Source text:
****************
For the purposes of this book, the story above is more than a delightful tale that has been retold through the centuries.2 Rather it opens the door onto the world of the Roman home, the sensory experiences to be had within it as well as the chances of disapproval or praise to which house owners exposed themselves when they welcomed guests into their residences. Just as the country mouse risked criticisms of plain and simple food in the bacon and oats he himself serves (aridum et ore ferens acinum semesaque lardi frusta) in his unattractive home, which is described as a ‘poor’ hole (paupere cavo) situated in a seemingly uncomfortable location perched on the ridge of a steep wood (praerupti nemoris), so too the urban mouse opens himself up to similar critique when he invites his friend to dine with him. For although the setting and foods are opulent and plentiful, the interruption of the dinner by Molossian hounds and the fear that ensues likewise leaves the country mouse with an unpleasant experience.
Key to both stories are the attempts by the house owners to control the multisensory experiences of their guests and it is this notion which is to be examined throughout the following chapters. By reconnecting the literary accounts with the archaeological remains of life in the home, this book explores the embodied Roman home, reconnecting it with the vivid sounds and smells, the vibrant tastes, textures and sights experienced by those within. Such an approach in turn seeks to develop further our understanding of the complexities behind the organization and manipulation of space and surroundings as a means for displaying power and status to others.

The embodied experience of the home

The experience of home is structured by distinct activities – cooking, eating, socializing, reading, storing, sleeping, intimate acts – not by visual elements. A building is encountered; it is approached, confronted, related to one’s body, moved through, utilized as a condition for other things. Architecture initiates, directs and organizes behaviour and movement. A building is not an end in itself; it frames, articulates, structures, gives significance, relates, separates and unites, facilitates and prohibits. Consequently, basic architectural experiences have a verb form rather than being nouns. Authentic architectural experiences consist then, for instance, of approaching or confronting a building, rather than the formal apprehension of a façade; of the act of entering, and not simply the visual design of the door; of looking in or out through a window, rather than the window itself as a material object; or of occupying the sphere of warmth, rather than the fireplace as an object of visual design. Architectural space is lived space rather than physical space, and lived space always transcends geometry and measurability.3
In his book on architectural theory, The Eyes of the Skin: Architecture and the Senses, the Finnish architect Juhani Pallasmaa explores in depth the role of multiple bodily senses in the experience of the built environment. As the passage above highlights, for Pallasmaa full corporeal immersion within a building is critical. Engagement with the home is not just about ‘visual elements’ but, as importantly, is embedded in bodily experience of the lived space and the physical responses that this realm, and the activities within it, engenders. For him, the fireplace is not merely something to be seen, but is to be physically felt as its heat warms the skin; the door is not only to be looked at, but is something to be moved through, changing a person’s surroundings and physical sensations as he or she enters a different environment.
****************
Required action: Decide whether each statement agrees with the passage on the Roman home: (a) the country mouse serves bacon and oats to his guest; (b) the urban mouse's dinner is interrupted by hounds; (c) Pallasmaa holds that the experience of home is structured chiefly by visual elements. Answer yes or no for each and quote the deciding words of the passage. The listing that follows comes from a separate source and is unrelated to the passage on the Roman home.

Recorded information:
****************
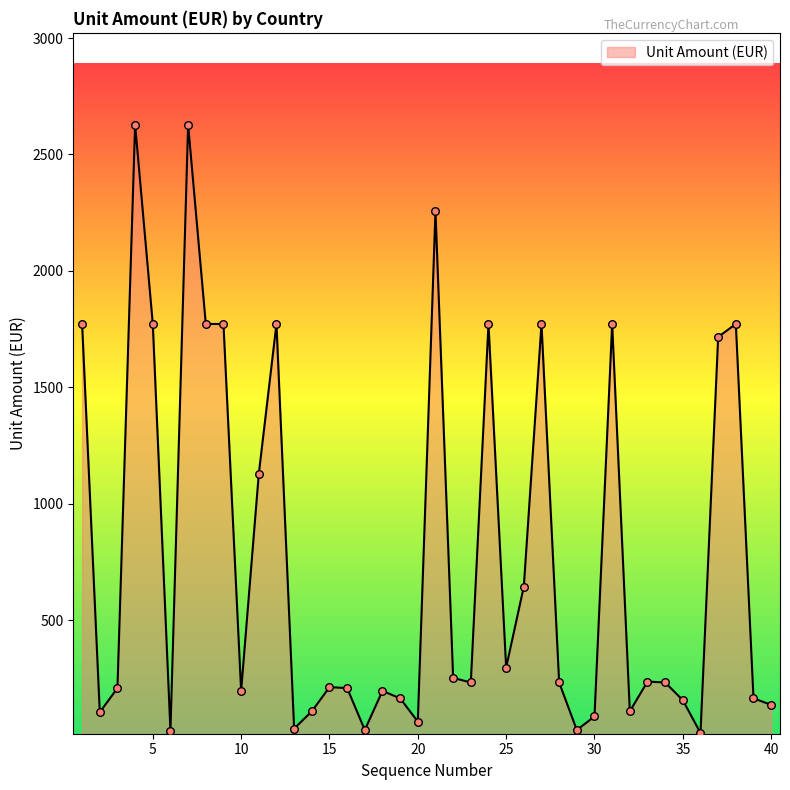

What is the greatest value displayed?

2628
****************
Answer:
(a) Yes: "in the bacon and oats he himself serves"
(b) Yes: "the interruption of the dinner by Molossian hounds"
(c) No: "not by visual elements"